The goal of his researches is to define the mental disorders at the biological level to facilitate diagnosis and provide new targets and therapies adapted to the biological and physiological needs of the patients. His works mainly consist in using brain imaging (specifically functional MRI) to diagnose, monitor the effects of the treatments and spot vulnerability factors. His scientific endeavour fits into the effort of making psychiatry a predictive and bespoke medicine by rapidly transferring data from neuroscience to the patients.
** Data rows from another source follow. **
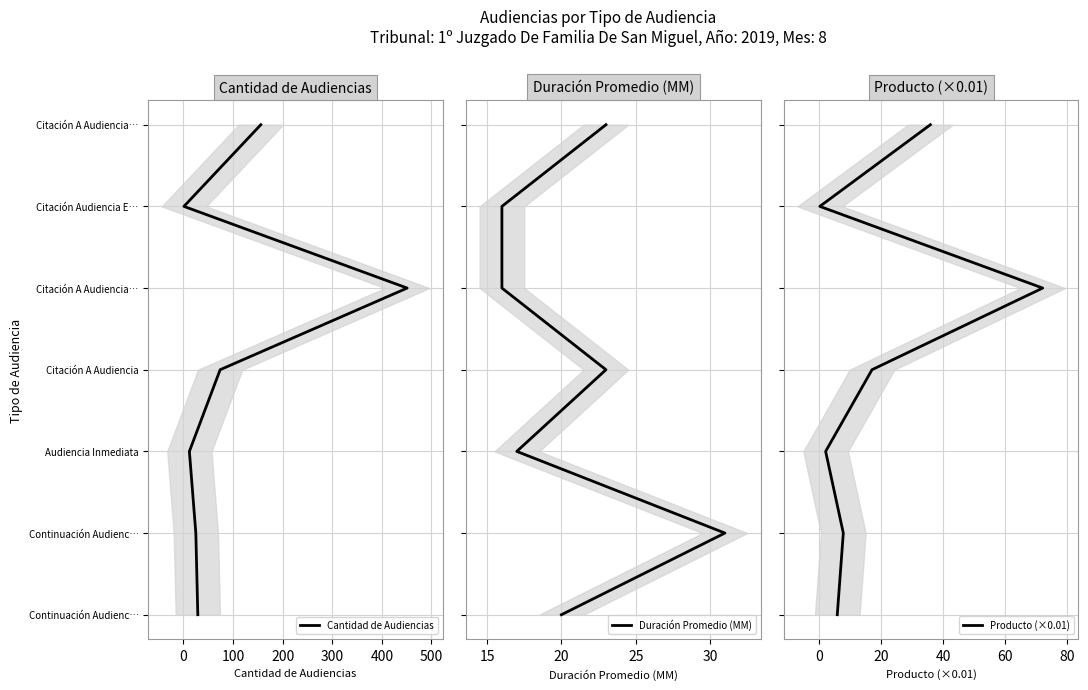

What are all the series names shown in the legend?

Cantidad de Audiencias, Duración Promedio (MM), Producto (×0.01)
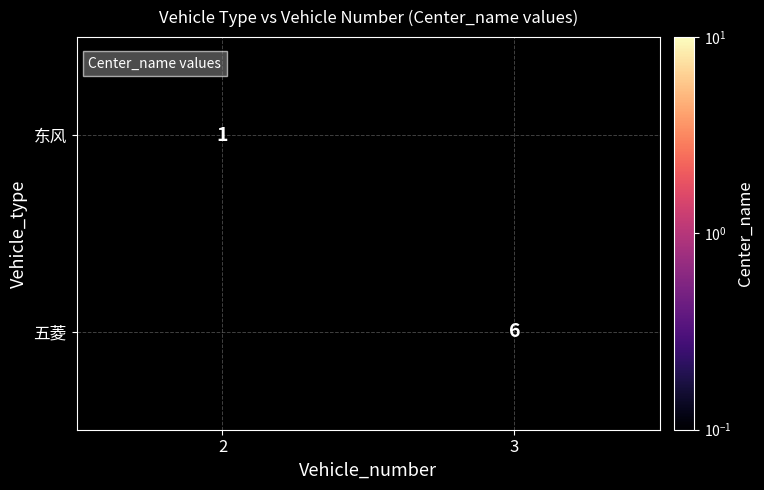

At how many categories does at least one series exceed 1?

1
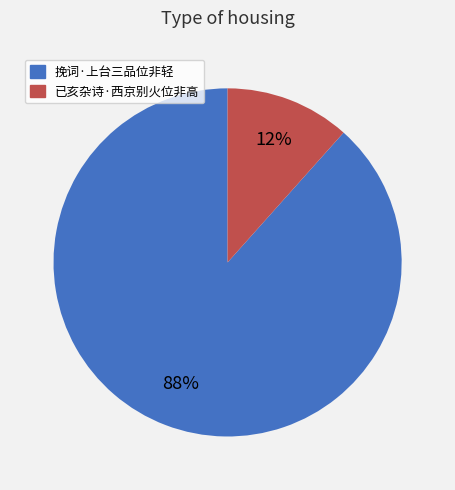

To the nearest percent, what is the combined percentage of 挽词·上台三品位非轻 and 已亥杂诗·西京别火位非高?

100%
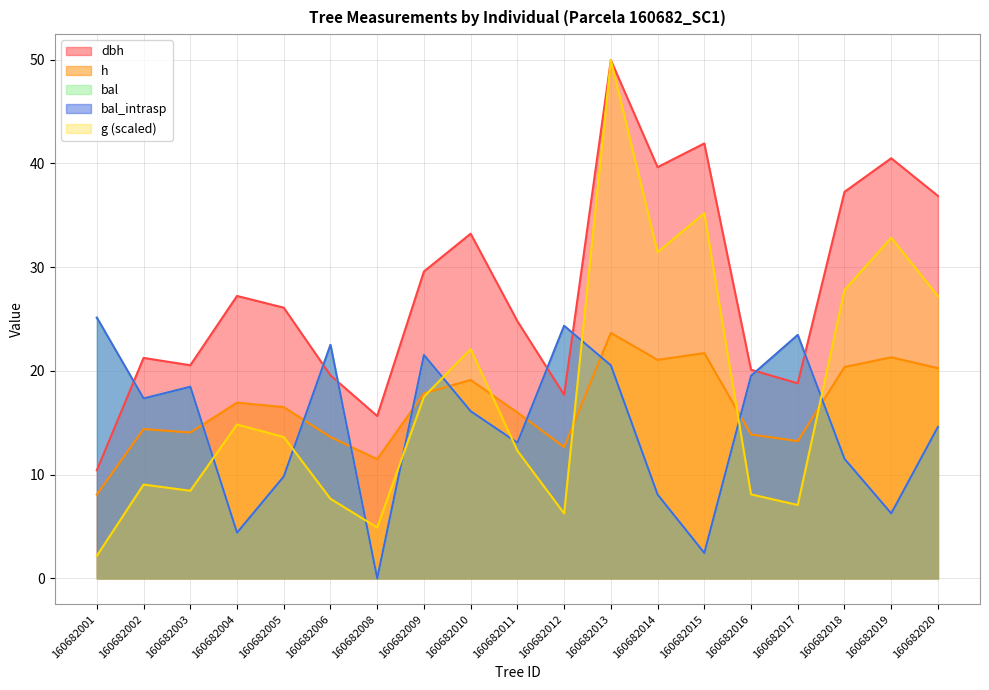

What is the value of the h point at the 9th from the left?

19.1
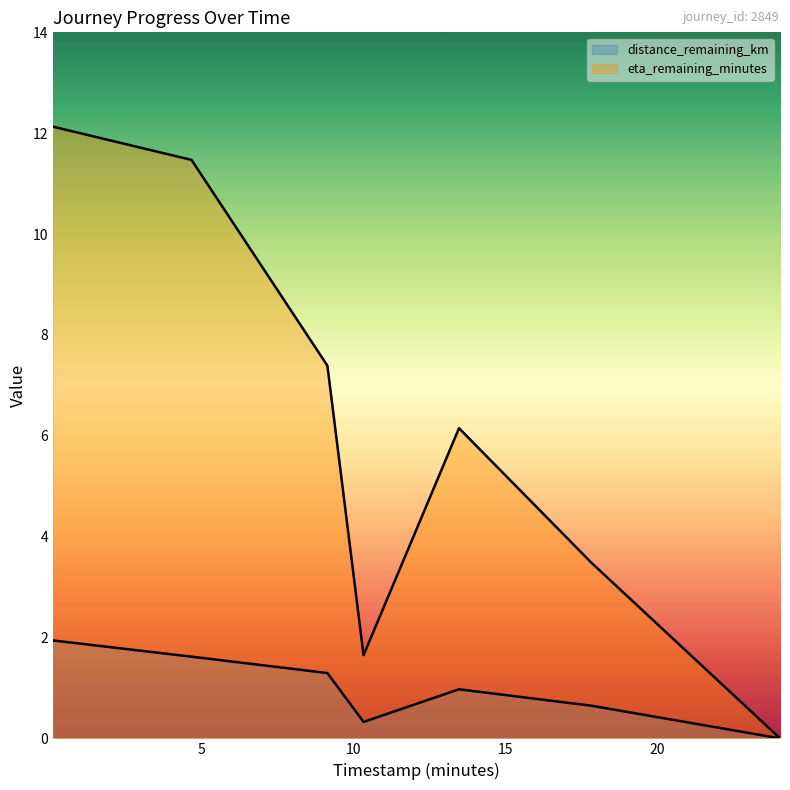

What are all the series names shown in the legend?

distance_remaining_km, eta_remaining_minutes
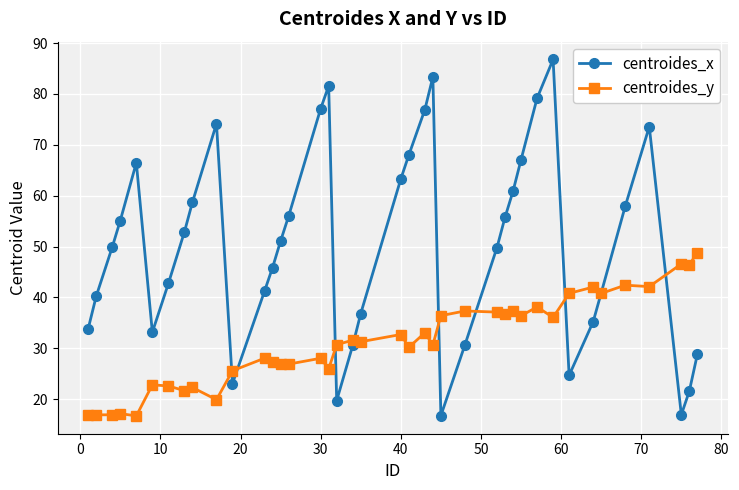

List the series in order of their peak value, lowest first.

centroides_y, centroides_x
Throughout his research career, Professor Fossati has contributed to the discovery of the importance of cognitive disorders, and especially those related to executive functions, in the context of depression; of attentional resource allocation on internal and external world; of the paramount role of the medial and prefrontal structures in the focus on self-identity, and therefore in vulnerability to depression, onset of depressive symptoms and response to antidepressant therapies.